Details here in the Stolen Bike Thread


----------



## thinkcooper (Jan 5, 2005)

For an update on this bike, click on the link above.


----------



## j.knight (Dec 14, 2005)

Your bike, that bike, being stolen is a bummer. That issue of cyclist was one of the first bike mags I bought when I was a kid of about 14. I remember the article was about riding mountain passes in Colorado. I hope you find the bike.


----------



## thinkcooper (Jan 5, 2005)

Wow, that's cool to hear that you'd seen the Bicycle Guide article, I'll keep my copies just as a reminder. Who knows, maybe some weird twist of fate will return her to me. I have a strange feeling that's what'll happen.


----------



## Paris_Metro (Aug 7, 2006)

Hey, I just bought a 1985 De Rosa from a guy on Craigslist. Do you have the serial number? What about a description? I'm sure it's not your bike but it is a sweet ride. Sorry to hear about your loss.


----------



## thinkcooper (Jan 5, 2005)

Paris_Metro said:


> Hey, I just bought a 1985 De Rosa from a guy on Craigslist. Do you have the serial number? What about a description? I'm sure it's not your bike but it is a sweet ride. Sorry to hear about your loss.

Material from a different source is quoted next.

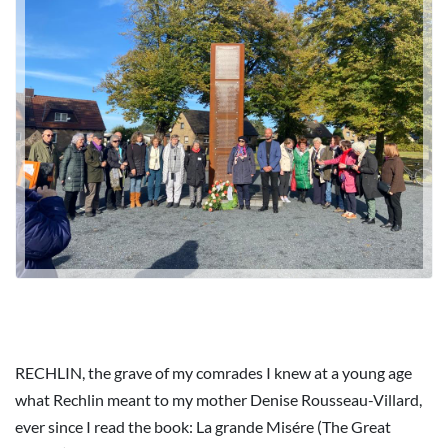
RECHLIN, the grave of my comrades I knew at a young age
what Rechlin meant to my mother Denise Rousseau-Villard,
ever since I read the book: La grande Misére (The Great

Here's the DeRosa I lost, what size was the frame you bought? This one was a 62cm.

Details:
Size: 62 cm
Serial Number: ?
Manufacturer/model: DeRosa Professional
Color: Blue
Other details: Bike equipped with first generation 1980's vintage Campagnolo Chorus group. Look ARC carbon pedals, Concor TI saddle, Sachs 8 speed freewheel on Mavic rear hub w/Davinci Aero rim, Front Chorus hub with Mavic Open4 rim. Shimano DA 8/9 speed bar end shifters, TTT stem and Cinelli bars.


----------



## Paris_Metro (Aug 7, 2006)

Sorry, mine is black with a 58cm frame. Too bad, that is a gorgeous bike. I'll keep my eye out on Craigslist for you. I always wonder how many of those bikes are lifted; especially when you can tell the seller doesn't know what he's talking about.


----------